** Work to complete **
Format all of the data below as a numbered list of its lines, skipping blank lines. Include only the text lines and leave out everything else.

(Dataset items)
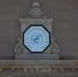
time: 8:36
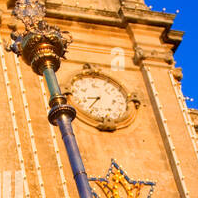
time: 8:36
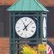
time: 11:07
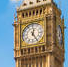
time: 12:24
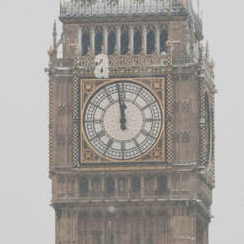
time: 11:58
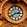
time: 2:38
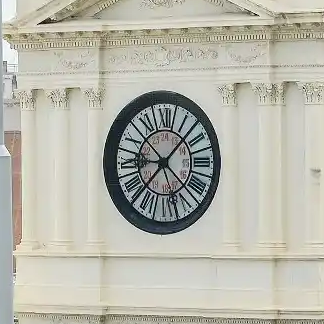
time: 9:07
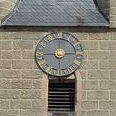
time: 2:45
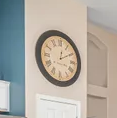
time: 12:09
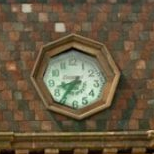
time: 8:36
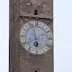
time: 5:57
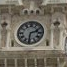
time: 2:31
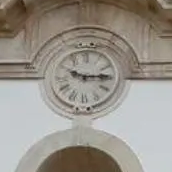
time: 9:14
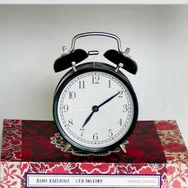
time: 7:09
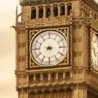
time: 7:15
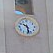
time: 10:28
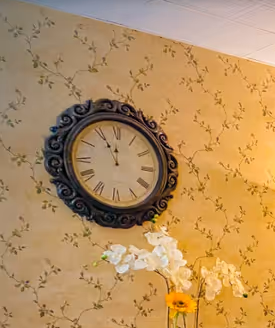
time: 11:55
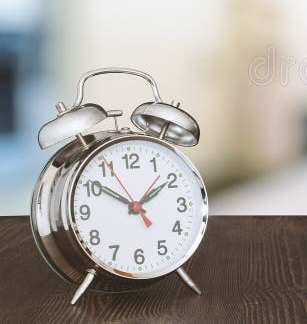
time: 1:50
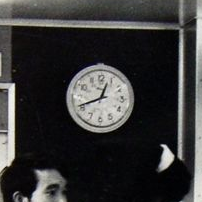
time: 12:41
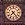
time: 7:23
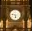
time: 5:46
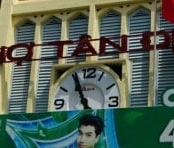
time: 10:55
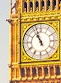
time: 10:56
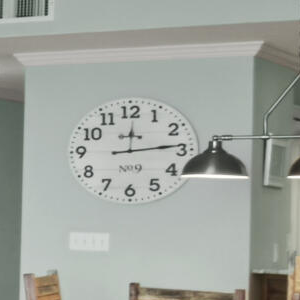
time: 12:14
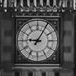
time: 9:05
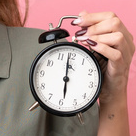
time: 5:59
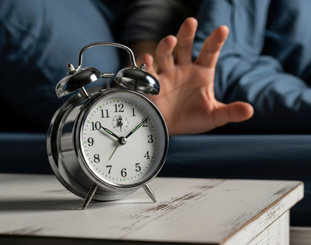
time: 10:09
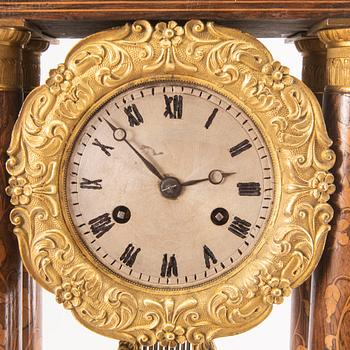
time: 2:52
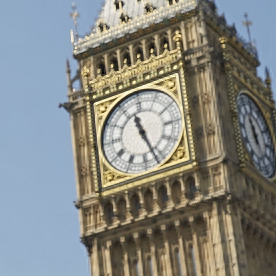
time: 11:26
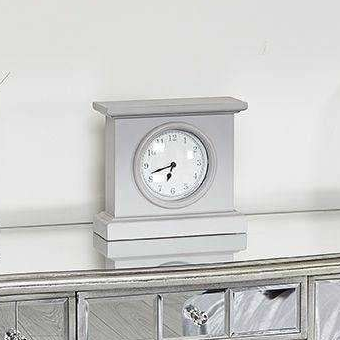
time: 6:42
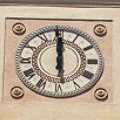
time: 11:59
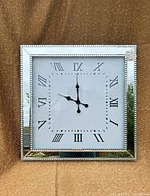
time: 11:48
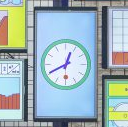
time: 12:40
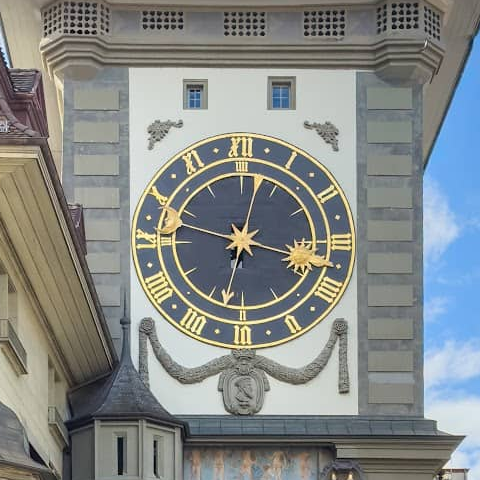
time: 3:32
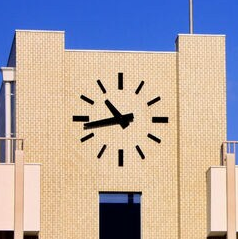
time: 10:43
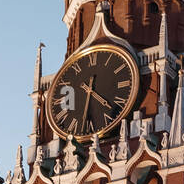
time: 4:31
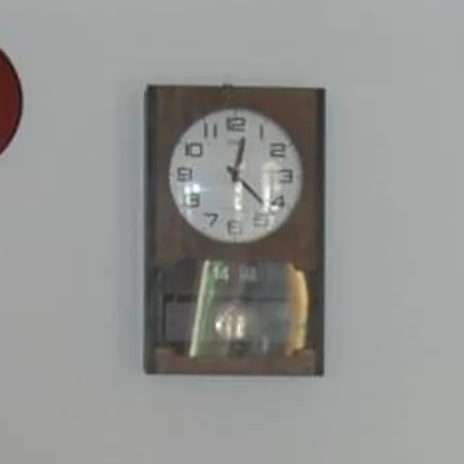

** Written solution **
1. time: 8:36
2. time: 8:36
3. time: 11:07
4. time: 12:24
5. time: 11:58
6. time: 2:38
7. time: 9:07
8. time: 2:45
9. time: 12:09
10. time: 8:36
11. time: 5:57
12. time: 2:31
13. time: 9:14
14. time: 7:09
15. time: 7:15
16. time: 10:28
17. time: 11:55
18. time: 1:50
19. time: 12:41
20. time: 7:23
21. time: 5:46
22. time: 10:55
23. time: 10:56
24. time: 12:14
25. time: 9:05
26. time: 5:59
27. time: 10:09
28. time: 2:52
29. time: 11:26
30. time: 6:42
31. time: 11:59
32. time: 11:48
33. time: 12:40
34. time: 3:32
35. time: 10:43
36. time: 4:31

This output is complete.